### Tasks for this exercise
**A.** In the graph embeddings notebook, how many dimensions does the Node2Vec model use?
**B.** Name every module that the graph embeddings notebook imports from in its first code cell.
**C.** Pick up the graph embeddings notebook after its final line of code and keep writing it.

══ Document text ══

# Graph embeddings and recommendation

Use Graph Embedding techniques to:

Represent movies, actors, genres, etc. as vectors

Use those vectors for similarity-based movie recommendation

Optionally visualize or cluster embedded nodes

In [10]:
import networkx as nx
import pandas as pd
import numpy as np
from karateclub import Node2Vec
from sklearn.metrics.pairwise import cosine_similarity
import random


In [11]:
# Load your full graph


G = nx.read_graphml("../data/movie_knowledge_graph.graphml")

G_simple = nx.DiGraph()
for u, v, data in G.edges(data=True):
    G_simple.add_edge(u, v)



In [12]:
# Convert to undirected

G_undirected = G_simple.to_undirected()




In [13]:
#  Sample 5,000-node subgraph
sample_nodes = random.sample(list(G_undirected.nodes()), 5000)
G_sub = G_undirected.subgraph(sample_nodes).copy()


In [14]:
# Relabel node names to integers

node2id = {node: i for i, node in enumerate(G_sub.nodes())}
id2node = {i: node for node, i in node2id.items()}
G_sub_mapped = nx.relabel_nodes(G_sub, node2id)


In [15]:
# Train Node2Vec on sampled graph

model = Node2Vec(
    dimensions=32,
    walk_number=3,
    walk_length=20,
    workers=1
)
model.fit(G_sub_mapped)


In [16]:
#  Create embedding_dict

embedding_array = model.get_embedding()
embedding_dict = {id2node[i]: embedding_array[i] for i in range(len(G_sub_mapped.nodes()))}


In [17]:
#Define the recommender function

def get_similar_movies(movie_title, top_n=5):
    # Find movie node in original graph
    movie_node = None
    for node in G.nodes:
        if G.nodes[node].get('type') == 'movie' and G.nodes[node].get('title', '').lower() == movie_title.lower():
            movie_node = node
            break

    if not movie_node or movie_node not in embedding_dict:
        print("Movie not found or not in embedding sample.")
        return pd.DataFrame()

    movie_vec = embedding_dict[movie_node].reshape(1, -1)
    other_movies = [n for n in embedding_dict if G.nodes[n].get('type') == 'movie' and n != movie_node]
    other_vecs = [embedding_dict[n] for n in other_movies]
    sim_scores = cosine_similarity(movie_vec, other_vecs).flatten()

═══
══ Available data ══

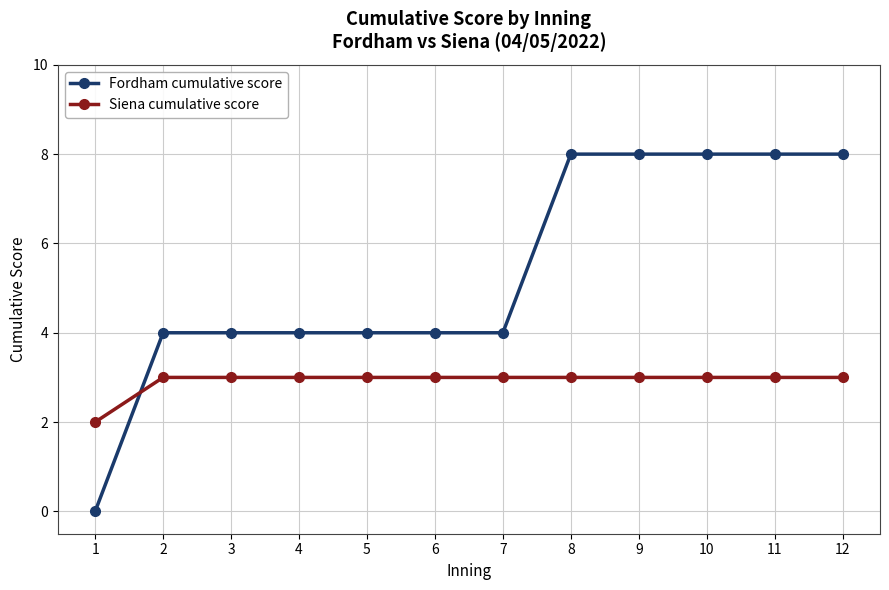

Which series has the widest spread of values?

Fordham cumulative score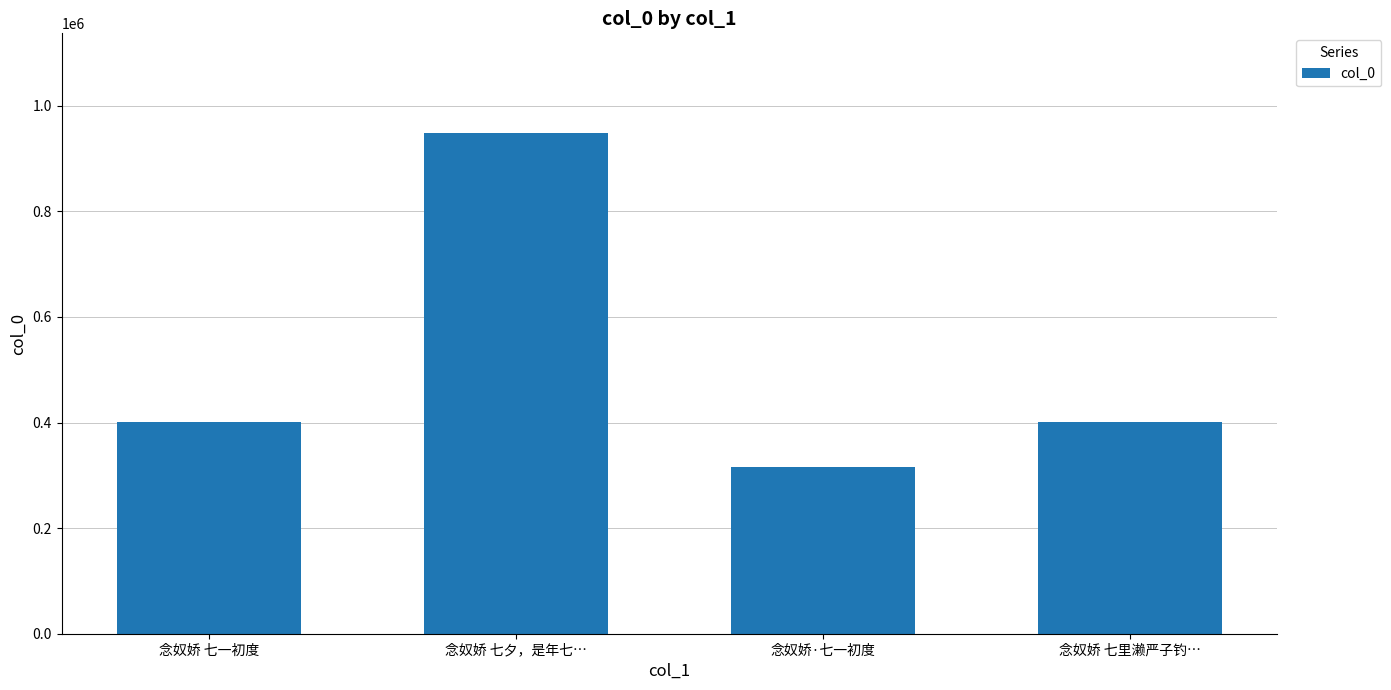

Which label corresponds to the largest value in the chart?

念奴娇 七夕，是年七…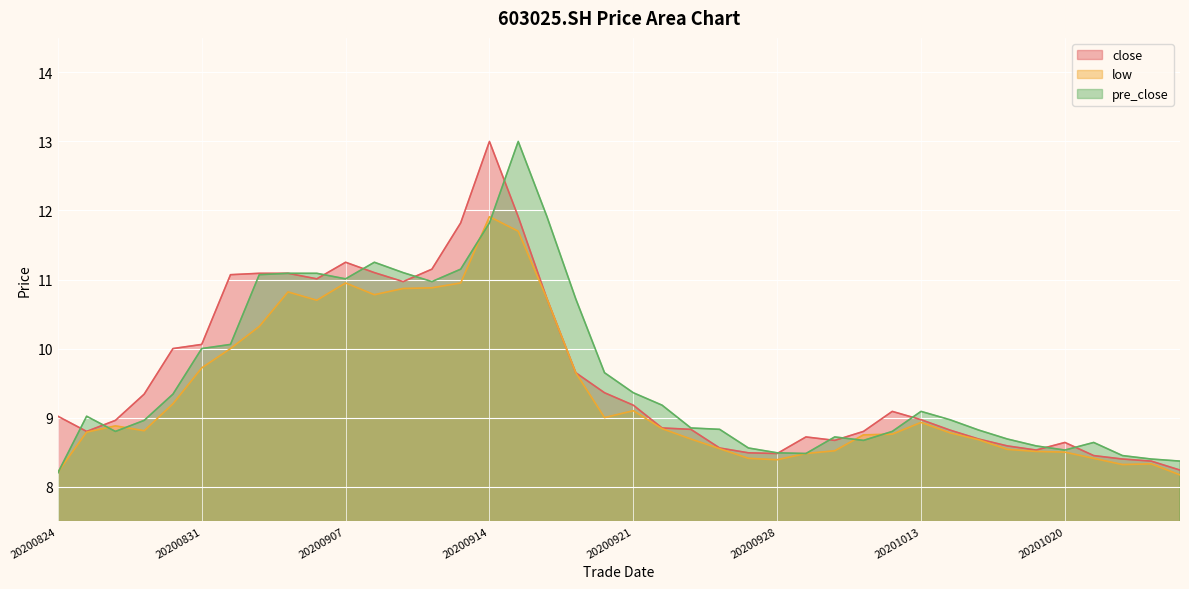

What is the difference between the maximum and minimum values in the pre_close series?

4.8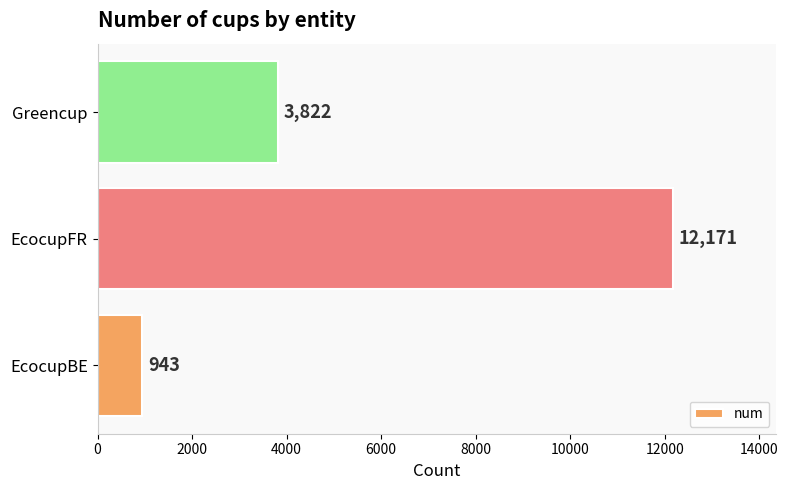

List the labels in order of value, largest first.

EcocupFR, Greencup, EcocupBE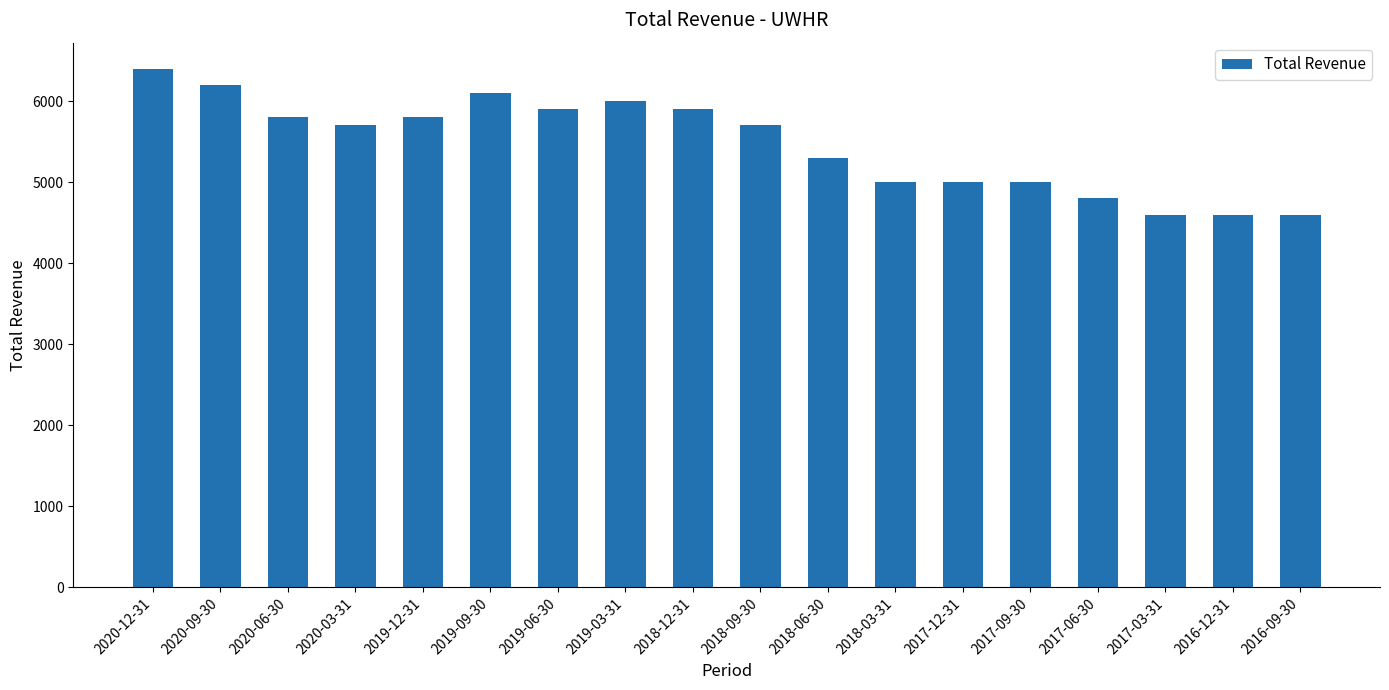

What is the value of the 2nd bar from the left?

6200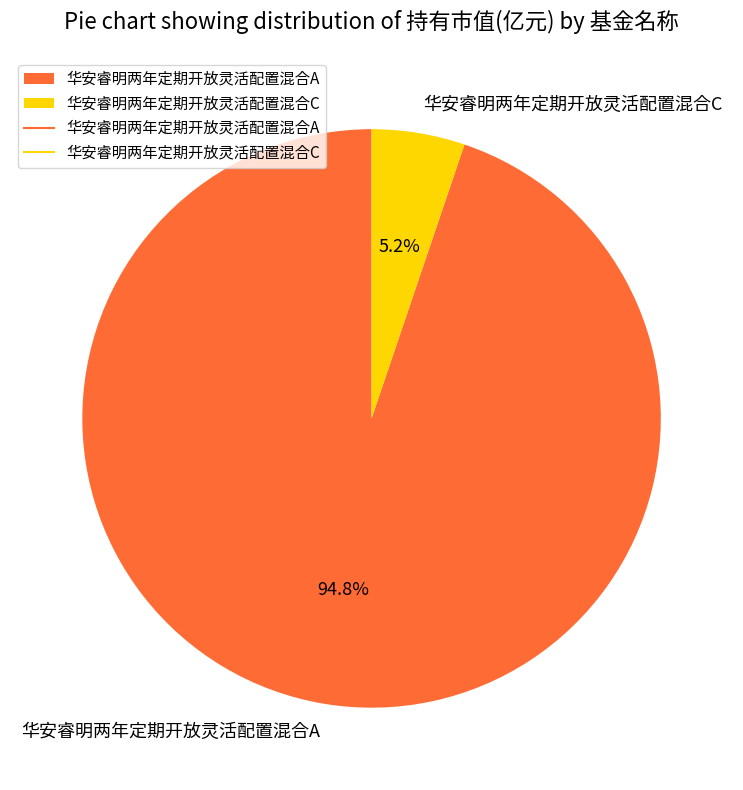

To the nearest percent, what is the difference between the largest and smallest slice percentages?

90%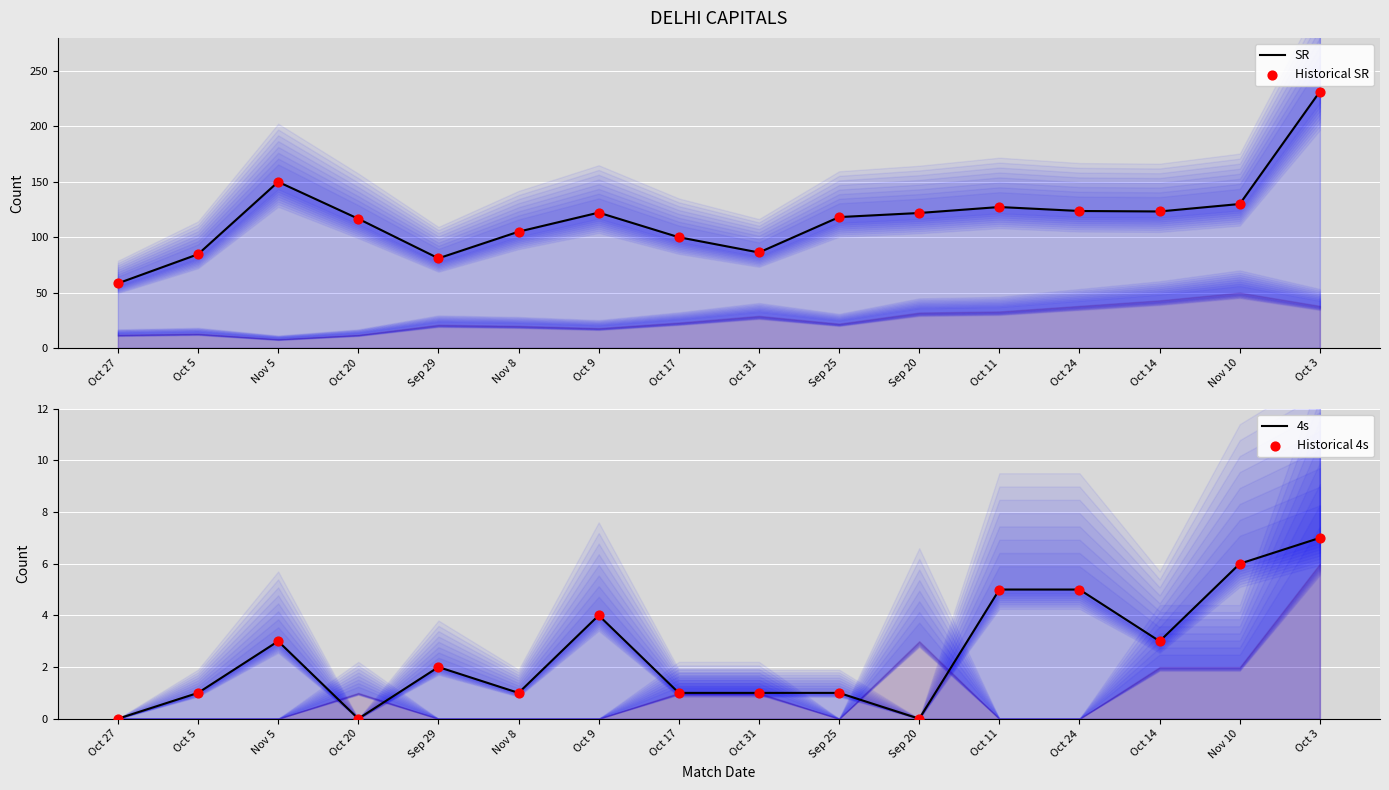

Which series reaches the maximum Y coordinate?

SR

═══

### Responses to the tasks
**A.** 32

**B.** networkx, pandas, numpy, karateclub, sklearn.metrics.pairwise, random

**C.**
    df = pd.DataFrame({
        'node': other_movies,
        'similarity': sim_scores
    })
    df['title'] = df['node'].apply(lambda n: G.nodes[n].get('title'))
    return df.sort_values(by='similarity', ascending=False).head(top_n)[['title', 'similarity']]


In [18]:
# Test the recommender

get_similar_movies("Inception", top_n=5)


Unnamed: 0,title,similarity
1016,Under Siege 2: Dark Territory,0.740849
235,The Walk,0.735049
1660,Blue Crush,0.70196
1150,Memento,0.694863
1567,Niagara,0.678289


In [20]:
# Visualize embeddings with TSNE

from sklearn.manifold import TSNE
import plotly.express as px

movie_nodes = [n for n in embedding_dict if G.nodes[n].get('type') == 'movie']
movie_vecs = [embedding_dict[n] for n in movie_nodes]
movie_labels = [G.nodes[n]['title'] for n in movie_nodes]

embedding_2d = TSNE(n_components=2, random_state=42).fit_transform(np.array(movie_vecs))
df_vis = pd.DataFrame(embedding_2d, columns=["x", "y"])
df_vis["title"] = movie_labels

px.scatter(df_vis, x="x", y="y", hover_name="title", title="Movie Embedding Space").show()


In [27]:
import pickle
import os

# Define the absolute path relative to notebook
save_path = os.path.abspath("../data/embedding_dict.pkl")

# Ensure folder exists
os.makedirs(os.path.dirname(save_path), exist_ok=True)

# Save the file
with open(save_path, "wb") as f:
    pickle.dump(embedding_dict, f)

print(f"embedding_dict.pkl saved to {save_path}")


embedding_dict.pkl saved to /Users/sirishapadmasekhar/Desktop/tmdb-recommender-graphml/data/embedding_dict.pkl


In [4]:
import networkx as nx
G = nx.read_graphml("../data/movie_knowledge_graph.graphml")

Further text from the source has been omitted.